A part of my activity is related to what can be considered as the technical side of experiments. It is not enough to have ideas, they must be implemented.
This passes through instrumentation
in a wide sense, that is to say conception, optimization, calibration of intruments, but also processing and analysis of the data they provide.
These technical aspects are often delegated by researchers. For my part, I find them so varied between hardware and software aspects that I always come up with interesting subjects there, as long as I feel that I can bring something to them.
This technical work often goes unnoticed and is very little valued or highlighted by a publication for example. I am thinking in particular of the small-angle neutron scattering data processing software, used each year for 25 years by around a hundred experimenters coming to the Léon Brillouin Laboratory, or of all the experiments carried out on the spectrometer of which I have been responsible for the same period. If it had earned me a publication each time, my bibliometrics would be better… But sometimes this technical activity is visible in a publication. Here is a selection of them.
In the study of the transport properties of electrolytes through nanochannels , surface effects become very important. One of them concerns the interactions due to electrostatic charges that may be present on the surface of the channels-wall. Being able to measure the electrical potential that these charges produce at a distance from the wall (namely the Zeta potential of the wall) is often crucial for the understanding and improvement of membranes properties.

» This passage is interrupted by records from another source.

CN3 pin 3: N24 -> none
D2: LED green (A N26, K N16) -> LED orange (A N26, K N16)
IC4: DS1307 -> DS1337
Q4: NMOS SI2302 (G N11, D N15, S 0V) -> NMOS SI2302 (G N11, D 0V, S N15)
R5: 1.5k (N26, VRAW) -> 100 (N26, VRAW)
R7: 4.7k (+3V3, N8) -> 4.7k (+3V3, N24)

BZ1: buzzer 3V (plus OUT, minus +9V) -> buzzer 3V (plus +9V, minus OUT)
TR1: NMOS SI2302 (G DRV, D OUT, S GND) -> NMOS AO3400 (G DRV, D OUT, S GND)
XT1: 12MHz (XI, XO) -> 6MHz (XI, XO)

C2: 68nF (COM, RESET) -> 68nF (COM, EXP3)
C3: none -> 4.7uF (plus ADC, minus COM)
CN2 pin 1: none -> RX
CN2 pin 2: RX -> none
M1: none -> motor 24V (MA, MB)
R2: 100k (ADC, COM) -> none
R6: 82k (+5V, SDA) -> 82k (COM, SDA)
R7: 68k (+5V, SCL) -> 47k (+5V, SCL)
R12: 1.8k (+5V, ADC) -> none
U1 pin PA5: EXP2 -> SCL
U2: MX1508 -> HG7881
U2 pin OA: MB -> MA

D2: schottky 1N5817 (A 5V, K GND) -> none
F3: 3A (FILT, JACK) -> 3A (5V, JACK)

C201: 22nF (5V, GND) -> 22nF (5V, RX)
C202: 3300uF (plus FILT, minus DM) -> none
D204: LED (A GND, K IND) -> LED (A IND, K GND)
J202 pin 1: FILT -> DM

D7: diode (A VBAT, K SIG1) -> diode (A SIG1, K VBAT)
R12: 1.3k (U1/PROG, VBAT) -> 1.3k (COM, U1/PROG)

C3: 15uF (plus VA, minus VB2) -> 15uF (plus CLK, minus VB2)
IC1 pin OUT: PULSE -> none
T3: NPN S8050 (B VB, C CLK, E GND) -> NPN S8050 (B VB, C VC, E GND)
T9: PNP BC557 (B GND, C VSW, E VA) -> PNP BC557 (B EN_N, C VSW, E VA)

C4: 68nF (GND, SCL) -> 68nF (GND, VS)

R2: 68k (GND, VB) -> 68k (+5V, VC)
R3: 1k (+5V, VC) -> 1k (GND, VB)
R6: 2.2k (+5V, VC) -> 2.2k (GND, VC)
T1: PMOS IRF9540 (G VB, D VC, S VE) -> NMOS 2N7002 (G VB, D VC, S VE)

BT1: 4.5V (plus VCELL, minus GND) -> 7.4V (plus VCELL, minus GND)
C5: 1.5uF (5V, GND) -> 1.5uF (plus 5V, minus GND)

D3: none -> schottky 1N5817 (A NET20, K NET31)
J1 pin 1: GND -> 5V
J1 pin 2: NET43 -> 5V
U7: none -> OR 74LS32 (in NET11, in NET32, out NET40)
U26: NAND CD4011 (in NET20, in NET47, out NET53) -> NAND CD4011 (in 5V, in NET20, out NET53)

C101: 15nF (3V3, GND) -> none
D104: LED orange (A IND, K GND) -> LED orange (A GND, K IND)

Lipid bilayers are often taken as experimental models for biological membranes. In many cases, the investigation of their biochemical properties, such as their chemical affinity for one or the other conpound, is carried out either on adsorbed vesicles or on bilayers supported by solid subtrates. For these studies, neutron reflectivity is an exceptional tool (see for instance the impresive list of experiments in this field that have been done on MARIA neutron reflectometer ).
Neutron scattering techniques are privileged tools to probe soft matter. This is mainly due to their strong interaction with protons (H¹) which differs widely from that with deuteriums (H²), allowing the labelling of organic molecules.
These techniques are not the only ones I have used and developped for my own experimental researches . But in parallel to these from 1993 to 2019, it was a part of my job at Laboratoire Léon Brillouin (the french neutron research facility ) to host scientists from all over the world to perfom their experiments on the small angle scattering spectrometer PACE and latter on the time-of-flight reflectometer HERMES and to guarantee the quality of the measurements they made there.